→ TASK INSTRUCTIONS
Give back an exact copy of the lines in the records below, from the line that has "pinky mcp: (134, 174)" through the line that has "pinky tip: (403, 149)", and nothing besides.
===== EXERCISE DATA
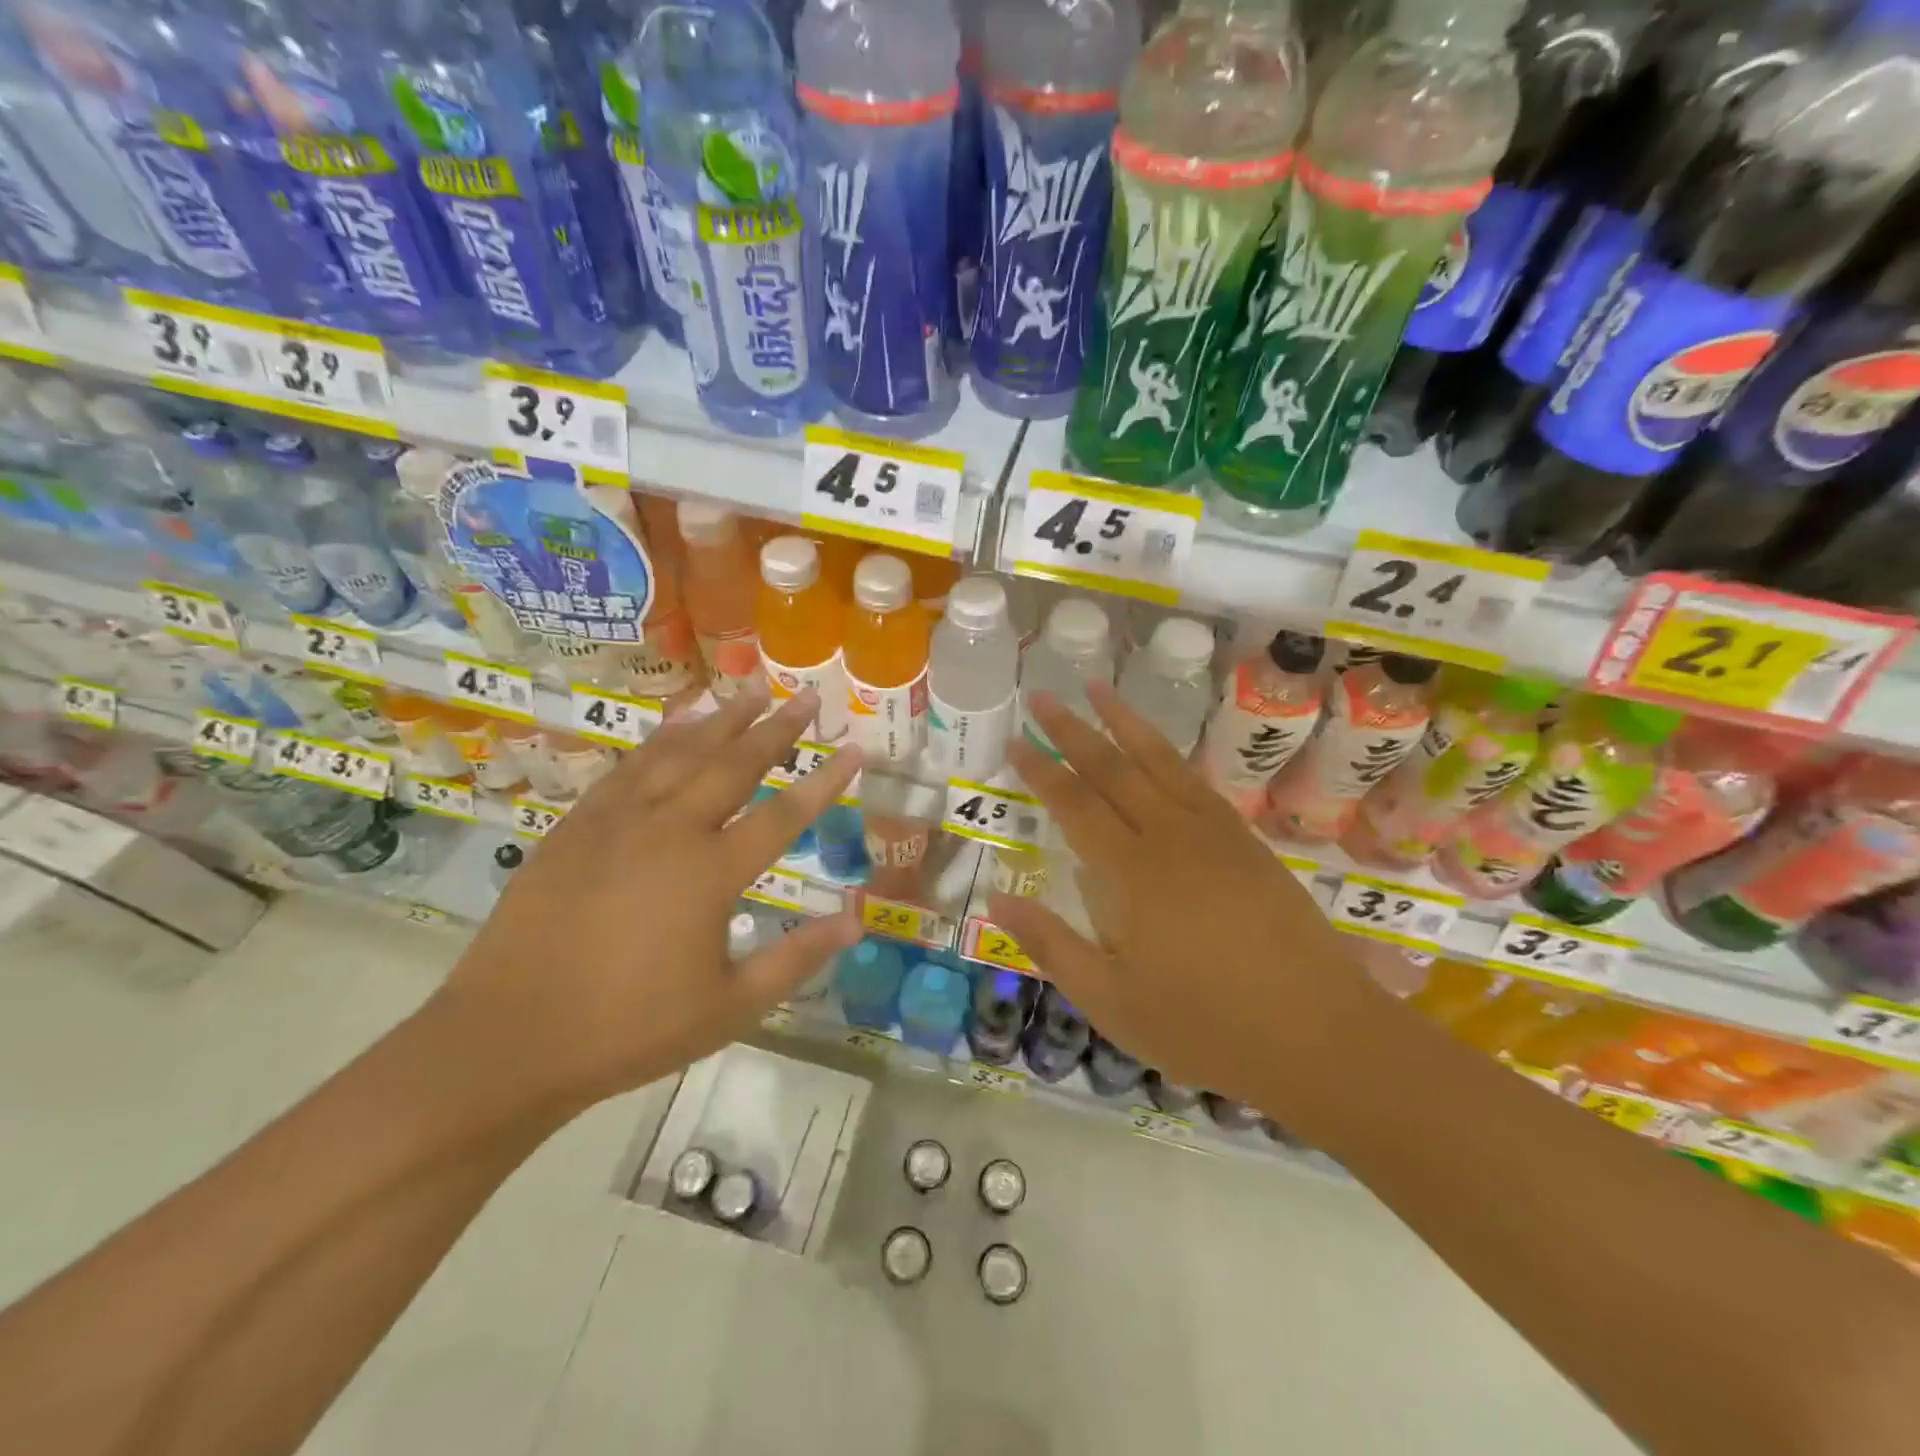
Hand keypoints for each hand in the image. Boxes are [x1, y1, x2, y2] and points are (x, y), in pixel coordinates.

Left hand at [431, 686, 863, 1113]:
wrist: (508, 1039)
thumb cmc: (630, 1028)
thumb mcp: (730, 1008)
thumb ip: (796, 959)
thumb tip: (856, 922)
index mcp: (711, 873)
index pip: (785, 815)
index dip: (826, 781)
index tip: (854, 748)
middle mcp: (669, 830)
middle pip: (733, 764)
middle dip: (775, 727)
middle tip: (804, 695)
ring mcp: (617, 822)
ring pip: (678, 753)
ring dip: (719, 720)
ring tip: (748, 691)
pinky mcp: (576, 826)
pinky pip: (628, 768)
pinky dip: (659, 740)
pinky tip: (673, 726)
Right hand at [988, 681, 1369, 1106]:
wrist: (1320, 1037)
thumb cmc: (1205, 1027)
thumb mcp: (1112, 1001)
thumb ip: (1052, 945)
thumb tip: (995, 903)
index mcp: (1135, 873)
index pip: (1076, 806)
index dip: (1041, 772)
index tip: (1015, 741)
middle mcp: (1173, 837)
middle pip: (1115, 769)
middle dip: (1074, 731)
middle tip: (1044, 697)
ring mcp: (1217, 835)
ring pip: (1162, 762)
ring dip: (1126, 722)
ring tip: (1099, 689)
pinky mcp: (1248, 843)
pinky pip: (1197, 782)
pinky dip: (1169, 755)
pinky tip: (1158, 750)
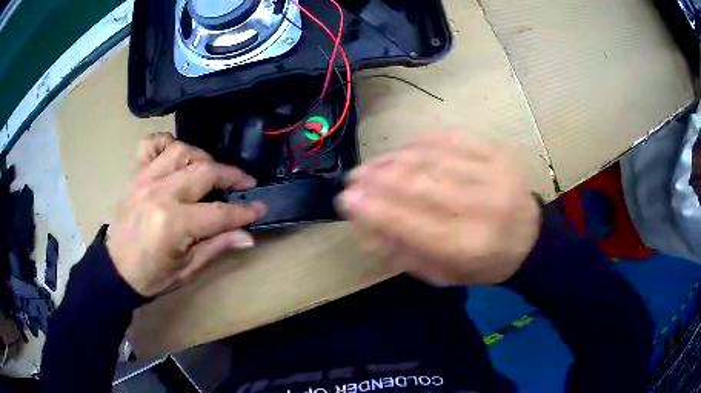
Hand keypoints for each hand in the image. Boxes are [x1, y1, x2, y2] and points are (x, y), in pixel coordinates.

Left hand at [106, 133, 266, 296]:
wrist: (114, 270)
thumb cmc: (151, 277)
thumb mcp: (187, 270)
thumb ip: (216, 247)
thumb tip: (248, 235)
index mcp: (173, 224)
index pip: (219, 212)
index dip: (244, 211)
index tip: (261, 207)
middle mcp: (159, 193)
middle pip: (204, 171)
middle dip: (231, 176)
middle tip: (244, 183)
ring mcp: (144, 179)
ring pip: (181, 150)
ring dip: (202, 157)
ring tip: (210, 171)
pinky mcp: (134, 174)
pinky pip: (150, 144)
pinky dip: (166, 143)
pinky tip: (176, 154)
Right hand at [337, 133, 540, 285]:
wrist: (530, 239)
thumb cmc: (485, 264)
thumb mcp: (443, 274)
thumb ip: (404, 254)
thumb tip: (364, 228)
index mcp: (472, 246)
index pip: (413, 224)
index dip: (375, 210)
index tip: (346, 199)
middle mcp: (485, 208)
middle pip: (422, 186)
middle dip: (379, 179)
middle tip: (353, 177)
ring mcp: (496, 174)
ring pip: (434, 159)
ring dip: (395, 159)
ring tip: (371, 164)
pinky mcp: (500, 152)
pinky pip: (454, 139)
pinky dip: (423, 142)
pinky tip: (403, 149)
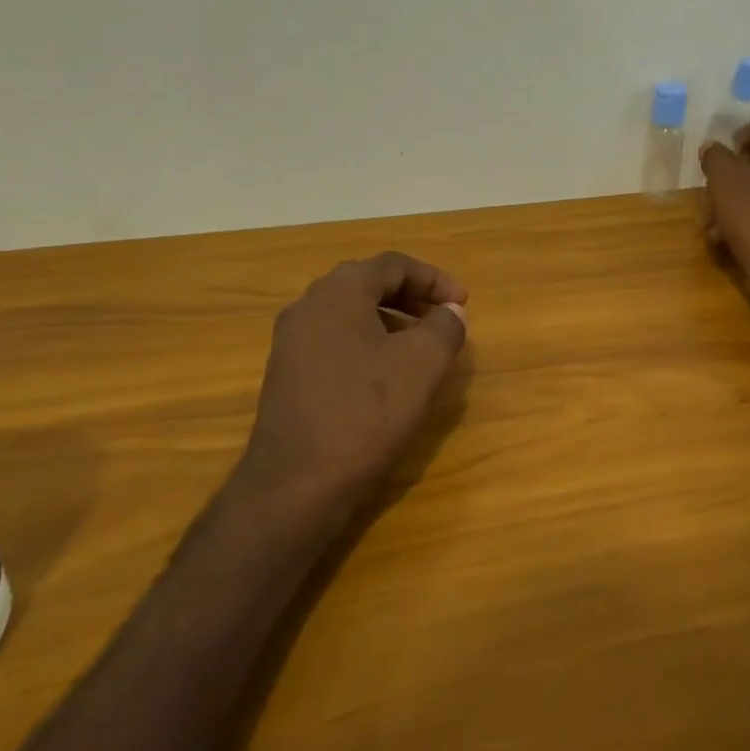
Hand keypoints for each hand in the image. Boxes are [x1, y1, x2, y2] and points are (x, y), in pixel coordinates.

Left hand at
==========
→ EXPECTED ANSWER
pinky mcp: (134, 174)
pinky pip: (150, 144)
pinky dip: (166, 143)
pinky tip: (176, 154)
Right hand at [337, 133, 540, 285]:
wrist: (530, 239)
thumb cmc: (485, 264)
thumb mcp: (443, 274)
thumb ip: (404, 254)
thumb tip: (364, 228)
index mcp: (472, 246)
index pip: (413, 224)
index dip: (375, 210)
index tip: (346, 199)
middle mcp: (485, 208)
middle pip: (422, 186)
middle dip: (379, 179)
middle tip: (353, 177)
ring mcp: (496, 174)
ring pip: (434, 159)
ring dip: (395, 159)
ring tip: (371, 164)
pinky mcp: (500, 152)
pinky pip: (454, 139)
pinky dip: (423, 142)
pinky tip: (403, 149)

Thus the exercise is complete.